##### Material provided

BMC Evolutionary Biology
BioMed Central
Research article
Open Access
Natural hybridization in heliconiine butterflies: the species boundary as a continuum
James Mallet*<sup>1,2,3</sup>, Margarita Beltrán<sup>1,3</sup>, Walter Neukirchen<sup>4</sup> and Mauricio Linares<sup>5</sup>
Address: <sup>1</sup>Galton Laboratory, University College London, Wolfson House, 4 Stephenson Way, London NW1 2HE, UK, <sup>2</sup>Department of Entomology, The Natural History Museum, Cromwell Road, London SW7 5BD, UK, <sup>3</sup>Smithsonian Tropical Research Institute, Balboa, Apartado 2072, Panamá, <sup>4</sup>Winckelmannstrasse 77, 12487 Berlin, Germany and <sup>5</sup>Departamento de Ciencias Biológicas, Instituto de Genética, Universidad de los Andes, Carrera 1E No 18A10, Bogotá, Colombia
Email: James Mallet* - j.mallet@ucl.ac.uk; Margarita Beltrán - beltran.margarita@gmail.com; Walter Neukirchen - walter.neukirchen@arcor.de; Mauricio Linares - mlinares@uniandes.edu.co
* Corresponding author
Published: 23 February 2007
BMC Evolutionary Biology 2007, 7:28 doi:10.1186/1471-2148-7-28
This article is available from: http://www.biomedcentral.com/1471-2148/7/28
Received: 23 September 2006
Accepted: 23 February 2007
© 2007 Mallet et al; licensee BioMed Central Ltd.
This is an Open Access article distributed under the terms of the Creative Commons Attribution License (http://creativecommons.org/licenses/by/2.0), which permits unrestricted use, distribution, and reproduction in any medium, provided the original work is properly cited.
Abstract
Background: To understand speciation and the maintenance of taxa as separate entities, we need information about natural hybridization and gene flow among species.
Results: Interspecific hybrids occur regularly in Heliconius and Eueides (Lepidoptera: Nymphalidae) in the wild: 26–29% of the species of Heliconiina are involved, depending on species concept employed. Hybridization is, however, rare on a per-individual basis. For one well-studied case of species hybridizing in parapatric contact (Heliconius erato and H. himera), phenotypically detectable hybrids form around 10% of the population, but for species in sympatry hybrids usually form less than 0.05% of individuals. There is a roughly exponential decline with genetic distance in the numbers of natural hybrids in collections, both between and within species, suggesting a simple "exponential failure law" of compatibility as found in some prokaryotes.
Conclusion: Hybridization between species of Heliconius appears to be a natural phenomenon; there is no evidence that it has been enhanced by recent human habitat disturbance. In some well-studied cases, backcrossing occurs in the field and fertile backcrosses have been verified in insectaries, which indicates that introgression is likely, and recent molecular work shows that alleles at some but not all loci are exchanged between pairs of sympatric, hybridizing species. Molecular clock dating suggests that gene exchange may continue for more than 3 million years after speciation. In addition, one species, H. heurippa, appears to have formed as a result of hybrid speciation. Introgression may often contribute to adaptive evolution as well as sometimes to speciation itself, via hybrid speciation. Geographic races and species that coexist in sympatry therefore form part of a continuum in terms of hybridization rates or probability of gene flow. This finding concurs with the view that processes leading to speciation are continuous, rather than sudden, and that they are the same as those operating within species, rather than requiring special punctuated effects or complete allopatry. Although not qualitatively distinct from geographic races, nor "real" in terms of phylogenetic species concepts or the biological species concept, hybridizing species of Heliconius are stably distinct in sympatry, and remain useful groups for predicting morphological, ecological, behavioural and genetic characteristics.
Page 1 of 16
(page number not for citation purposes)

##########
##### Material provided

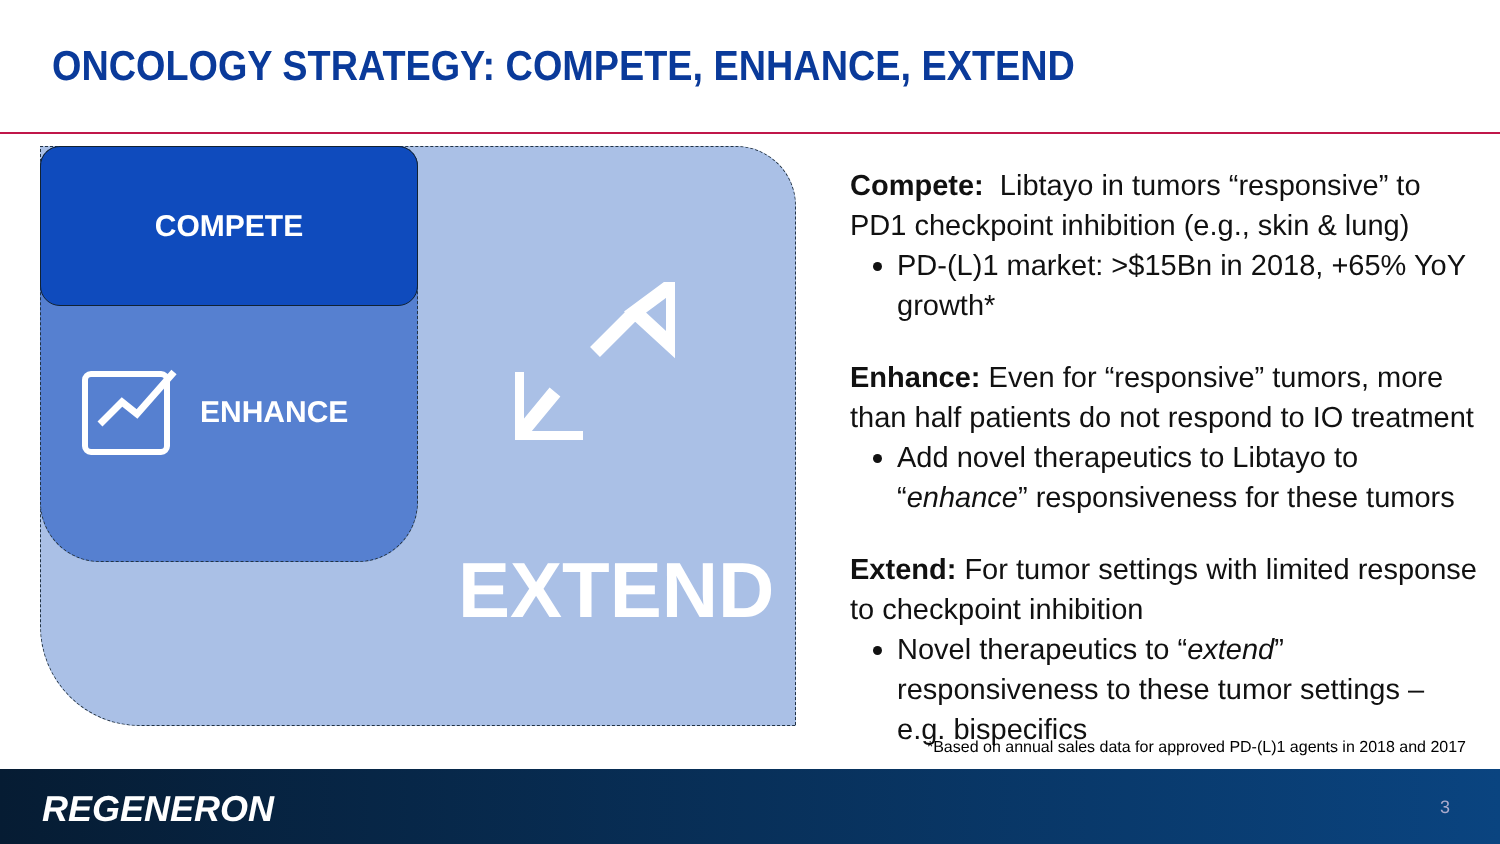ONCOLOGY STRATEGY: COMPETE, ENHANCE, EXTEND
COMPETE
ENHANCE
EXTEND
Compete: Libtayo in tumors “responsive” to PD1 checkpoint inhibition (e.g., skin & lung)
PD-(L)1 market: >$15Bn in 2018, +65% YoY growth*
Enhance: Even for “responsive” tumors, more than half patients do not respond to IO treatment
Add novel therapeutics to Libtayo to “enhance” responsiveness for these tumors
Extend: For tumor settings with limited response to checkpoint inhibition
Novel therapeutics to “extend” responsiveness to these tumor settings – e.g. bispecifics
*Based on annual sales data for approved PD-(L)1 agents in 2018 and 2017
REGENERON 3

##########

▸ **Exercise aim**
Using the data above, repeat exactly the lines that begin at the line with "Email: James Mallet*" and end at the line with "BioMed Central Ltd.", both ends included.

▸ **Solved problem**
Email: James Mallet* - j.mallet@ucl.ac.uk; Margarita Beltrán - beltran.margarita@gmail.com; Walter Neukirchen - walter.neukirchen@arcor.de; Mauricio Linares - mlinares@uniandes.edu.co
* Corresponding author
Published: 23 February 2007
BMC Evolutionary Biology 2007, 7:28 doi:10.1186/1471-2148-7-28
This article is available from: http://www.biomedcentral.com/1471-2148/7/28
Received: 23 September 2006
Accepted: 23 February 2007
© 2007 Mallet et al; licensee BioMed Central Ltd.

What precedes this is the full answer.